# What needs to be done:
Provide a verbatim copy of all the records below, leaving the images out.

___ Data ___

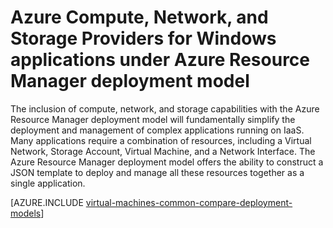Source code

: <properties
   pageTitle="Compute, Network, and Storage providers | Azure"
   description="Conceptual overview of the Compute, Network, and Storage Resource Providers (CRP, NRP, and SRP) for Windows applications in Azure Resource Manager deployment model"
   services="virtual-machines-windows"
   documentationCenter=""
   authors="tfitzmac"
   manager="timlt"
   editor="tysonn"
   tags="azure-resource-manager,azure-service-management"/>

<tags
   ms.service="virtual-machines-windows"
   ms.devlang="na"
   ms.topic="get-started-article"
   ms.tgt_pltfrm="vm-windows"
   ms.workload="infrastructure-services"
   ms.date="08/19/2015"
   wacn.date=""
   ms.author="tomfitz"/>

# Azure Compute, Network, and Storage Providers for Windows applications under Azure Resource Manager deployment model

The inclusion of compute, network, and storage capabilities with the Azure Resource Manager deployment model will fundamentally simplify the deployment and management of complex applications running on IaaS. Many applications require a combination of resources, including a Virtual Network, Storage Account, Virtual Machine, and a Network Interface. The Azure Resource Manager deployment model offers the ability to construct a JSON template to deploy and manage all these resources together as a single application.

[AZURE.INCLUDE [virtual-machines-common-compare-deployment-models](../../includes/virtual-machines-common-compare-deployment-models.md)]
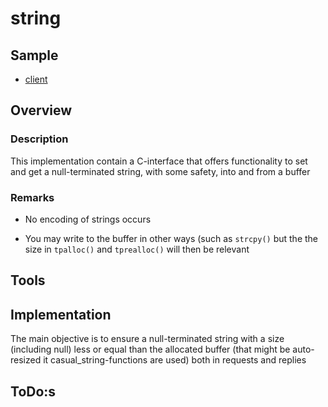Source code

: # string

## Sample

- [client](./../sample/client/source/string.cpp)

## Overview

### Description

This implementation contain a C-interface that offers functionality to set and get a null-terminated string, with some safety, into and from a buffer

### Remarks

- No encoding of strings occurs

- You may write to the buffer in other ways (such as `strcpy()` but the the size in `tpalloc()` and `tprealloc()` will then be relevant

## Tools

## Implementation

The main objective is to ensure a null-terminated string with a size (including null) less or equal than the allocated buffer (that might be auto-resized it casual\_string-functions are used) both in requests and replies  

## ToDo:s


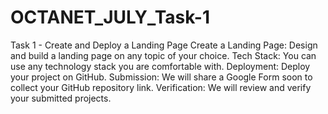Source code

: # OCTANET_JULY_Task-1
Task 1 - Create and Deploy a Landing Page
Create a Landing Page: Design and build a landing page on any topic of your choice.
Tech Stack: You can use any technology stack you are comfortable with.
Deployment: Deploy your project on GitHub.
Submission: We will share a Google Form soon to collect your GitHub repository link.
Verification: We will review and verify your submitted projects.
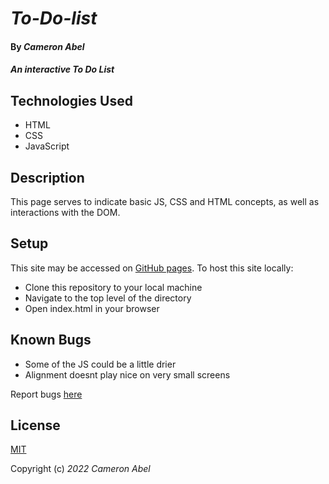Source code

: # _To-Do-list_

#### By _**Cameron Abel**_

#### _An interactive To Do List_

## Technologies Used

- HTML
- CSS
- JavaScript

## Description

This page serves to indicate basic JS, CSS and HTML concepts, as well as interactions with the DOM.

## Setup

This site may be accessed on [GitHub pages](https://cameronabel.github.io/to-do-list/). To host this site locally:

- Clone this repository to your local machine
- Navigate to the top level of the directory
- Open index.html in your browser

## Known Bugs

- Some of the JS could be a little drier
- Alignment doesnt play nice on very small screens

Report bugs [here](mailto:cameronabel@gmail.com)

## License

[MIT](https://opensource.org/licenses/MIT)

Copyright (c) _2022_ _Cameron Abel_
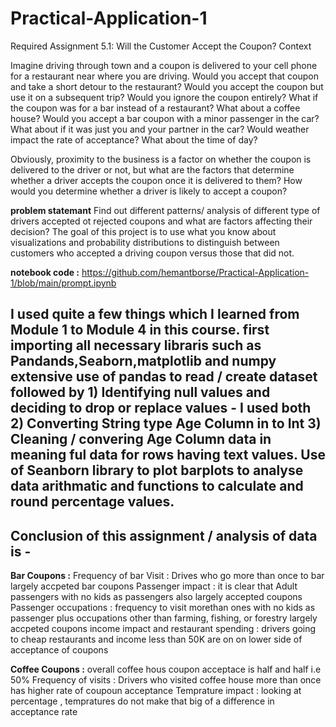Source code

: # Practical-Application-1
Required Assignment 5.1: Will the Customer Accept the Coupon?
Context

Imagine driving through town and a coupon is delivered to your cell phone for a restaurant near where you are driving. Would you accept that coupon and take a short detour to the restaurant? Would you accept the coupon but use it on a subsequent trip? Would you ignore the coupon entirely? What if the coupon was for a bar instead of a restaurant? What about a coffee house? Would you accept a bar coupon with a minor passenger in the car? What about if it was just you and your partner in the car? Would weather impact the rate of acceptance? What about the time of day?

Obviously, proximity to the business is a factor on whether the coupon is delivered to the driver or not, but what are the factors that determine whether a driver accepts the coupon once it is delivered to them? How would you determine whether a driver is likely to accept a coupon?

**problem statemant**
Find out different patterns/ analysis of different type of drivers accepted ot rejected coupons and what are factors affecting their decision?
The goal of this project is to use what you know about visualizations and probability distributions to distinguish between customers who accepted a driving coupon versus those that did not.

**notebook code :** https://github.com/hemantborse/Practical-Application-1/blob/main/prompt.ipynb

**I used quite a few things which I learned from Module 1 to Module 4 in this course.
first importing all necessary libraris such as Pandands,Seaborn,matplotlib and numpy
extensive use of pandas to read / create dataset followed by 
    1) Identifying null values and deciding to drop or replace values - I used both
    2) Converting String type Age Column in to Int
    3) Cleaning / convering Age Column data in meaning ful data for rows having text values.
Use of Seanborn library to plot barplots to analyse data
arithmatic and functions to calculate and round percentage values.**
------------------------------------------------------------------------------------------------------------
Conclusion of this assignment / analysis of data is - 
------------------------------------------------------------------------------------------------------------

**Bar Coupons :**
Frequency of bar Visit : Drives who go more than once to bar largely accpeted bar coupons
Passenger impact : it is clear that Adult passengers with no kids as passengers also largely accepted coupons
Passenger occupations : frequency to visit morethan ones with no kids as passenger plus occupations other than farming, fishing, or forestry largely accpeted coupons
income impact and restaurant spending : drivers going to cheap restaurants and income less than 50K are on on lower side of acceptance of coupons

**Coffee Coupons :**
overall coffee hous coupon acceptace is half and half i.e 50%
Frequency of visits : Drivers who visited coffee house more than once has higher rate of coupoun acceptance
Temprature impact : looking at percentage , tempratures do not make that big of a difference in acceptance rate
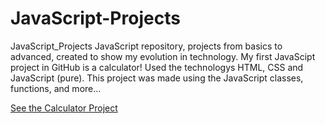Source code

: # JavaScript-Projects
 JavaScript_Projects JavaScript repository, projects from basics to advanced, created to show my evolution in technology.  My first JavaScipt project in GitHub is a calculator! Used the technologys HTML, CSS and JavaScript (pure).  This project was made using the JavaScript classes, functions, and more...

<a href="https://arthurbernardomorferreira.github.io/JavaScript-Projects/Calculator/index.html"> See the Calculator Project </a>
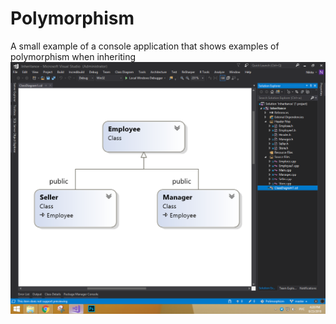 # Polymorphism
A small example of a console application that shows examples of polymorphism when inheriting
![ScreenShot](image.png)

___

# Exercise output:
Source code

: <properties
   pageTitle="Compute, Network, and Storage providers | Azure"
   description="Conceptual overview of the Compute, Network, and Storage Resource Providers (CRP, NRP, and SRP) for Windows applications in Azure Resource Manager deployment model"
   services="virtual-machines-windows"
   documentationCenter=""
   authors="tfitzmac"
   manager="timlt"
   editor="tysonn"
   tags="azure-resource-manager,azure-service-management"/>

<tags
   ms.service="virtual-machines-windows"
   ms.devlang="na"
   ms.topic="get-started-article"
   ms.tgt_pltfrm="vm-windows"
   ms.workload="infrastructure-services"
   ms.date="08/19/2015"
   wacn.date=""
   ms.author="tomfitz"/>

# Azure Compute, Network, and Storage Providers for Windows applications under Azure Resource Manager deployment model

The inclusion of compute, network, and storage capabilities with the Azure Resource Manager deployment model will fundamentally simplify the deployment and management of complex applications running on IaaS. Many applications require a combination of resources, including a Virtual Network, Storage Account, Virtual Machine, and a Network Interface. The Azure Resource Manager deployment model offers the ability to construct a JSON template to deploy and manage all these resources together as a single application.

[AZURE.INCLUDE [virtual-machines-common-compare-deployment-models](../../includes/virtual-machines-common-compare-deployment-models.md)]
Source code

: # string

## Sample

- [client](./../sample/client/source/string.cpp)

## Overview

### Description

This implementation contain a C-interface that offers functionality to set and get a null-terminated string, with some safety, into and from a buffer

### Remarks

- No encoding of strings occurs

- You may write to the buffer in other ways (such as `strcpy()` but the the size in `tpalloc()` and `tprealloc()` will then be relevant

## Tools

## Implementation

The main objective is to ensure a null-terminated string with a size (including null) less or equal than the allocated buffer (that might be auto-resized it casual\_string-functions are used) both in requests and replies  

## ToDo:s


Source code

: # OCTANET_JULY_Task-1
Task 1 - Create and Deploy a Landing Page
Create a Landing Page: Design and build a landing page on any topic of your choice.
Tech Stack: You can use any technology stack you are comfortable with.
Deployment: Deploy your project on GitHub.
Submission: We will share a Google Form soon to collect your GitHub repository link.
Verification: We will review and verify your submitted projects.
Source code

: # _To-Do-list_

#### By _**Cameron Abel**_

#### _An interactive To Do List_

## Technologies Used

- HTML
- CSS
- JavaScript

## Description

This page serves to indicate basic JS, CSS and HTML concepts, as well as interactions with the DOM.

## Setup

This site may be accessed on [GitHub pages](https://cameronabel.github.io/to-do-list/). To host this site locally:

- Clone this repository to your local machine
- Navigate to the top level of the directory
- Open index.html in your browser

## Known Bugs

- Some of the JS could be a little drier
- Alignment doesnt play nice on very small screens

Report bugs [here](mailto:cameronabel@gmail.com)

## License

[MIT](https://opensource.org/licenses/MIT)

Copyright (c) _2022_ _Cameron Abel_
Source code

: # Practical-Application-1
Required Assignment 5.1: Will the Customer Accept the Coupon?
Context

Imagine driving through town and a coupon is delivered to your cell phone for a restaurant near where you are driving. Would you accept that coupon and take a short detour to the restaurant? Would you accept the coupon but use it on a subsequent trip? Would you ignore the coupon entirely? What if the coupon was for a bar instead of a restaurant? What about a coffee house? Would you accept a bar coupon with a minor passenger in the car? What about if it was just you and your partner in the car? Would weather impact the rate of acceptance? What about the time of day?

Obviously, proximity to the business is a factor on whether the coupon is delivered to the driver or not, but what are the factors that determine whether a driver accepts the coupon once it is delivered to them? How would you determine whether a driver is likely to accept a coupon?

**problem statemant**
Find out different patterns/ analysis of different type of drivers accepted ot rejected coupons and what are factors affecting their decision?
The goal of this project is to use what you know about visualizations and probability distributions to distinguish between customers who accepted a driving coupon versus those that did not.

**notebook code :** https://github.com/hemantborse/Practical-Application-1/blob/main/prompt.ipynb

**I used quite a few things which I learned from Module 1 to Module 4 in this course.
first importing all necessary libraris such as Pandands,Seaborn,matplotlib and numpy
extensive use of pandas to read / create dataset followed by 
    1) Identifying null values and deciding to drop or replace values - I used both
    2) Converting String type Age Column in to Int
    3) Cleaning / convering Age Column data in meaning ful data for rows having text values.
Use of Seanborn library to plot barplots to analyse data
arithmatic and functions to calculate and round percentage values.**
------------------------------------------------------------------------------------------------------------
Conclusion of this assignment / analysis of data is - 
------------------------------------------------------------------------------------------------------------

**Bar Coupons :**
Frequency of bar Visit : Drives who go more than once to bar largely accpeted bar coupons
Passenger impact : it is clear that Adult passengers with no kids as passengers also largely accepted coupons
Passenger occupations : frequency to visit morethan ones with no kids as passenger plus occupations other than farming, fishing, or forestry largely accpeted coupons
income impact and restaurant spending : drivers going to cheap restaurants and income less than 50K are on on lower side of acceptance of coupons

**Coffee Coupons :**
overall coffee hous coupon acceptace is half and half i.e 50%
Frequency of visits : Drivers who visited coffee house more than once has higher rate of coupoun acceptance
Temprature impact : looking at percentage , tempratures do not make that big of a difference in acceptance rate
Source code

: # JavaScript-Projects
 JavaScript_Projects JavaScript repository, projects from basics to advanced, created to show my evolution in technology.  My first JavaScipt project in GitHub is a calculator! Used the technologys HTML, CSS and JavaScript (pure).  This project was made using the JavaScript classes, functions, and more...

<a href="https://arthurbernardomorferreira.github.io/JavaScript-Projects/Calculator/index.html"> See the Calculator Project </a>
 # Polymorphism
A small example of a console application that shows examples of polymorphism when inheriting
![ScreenShot](image.png)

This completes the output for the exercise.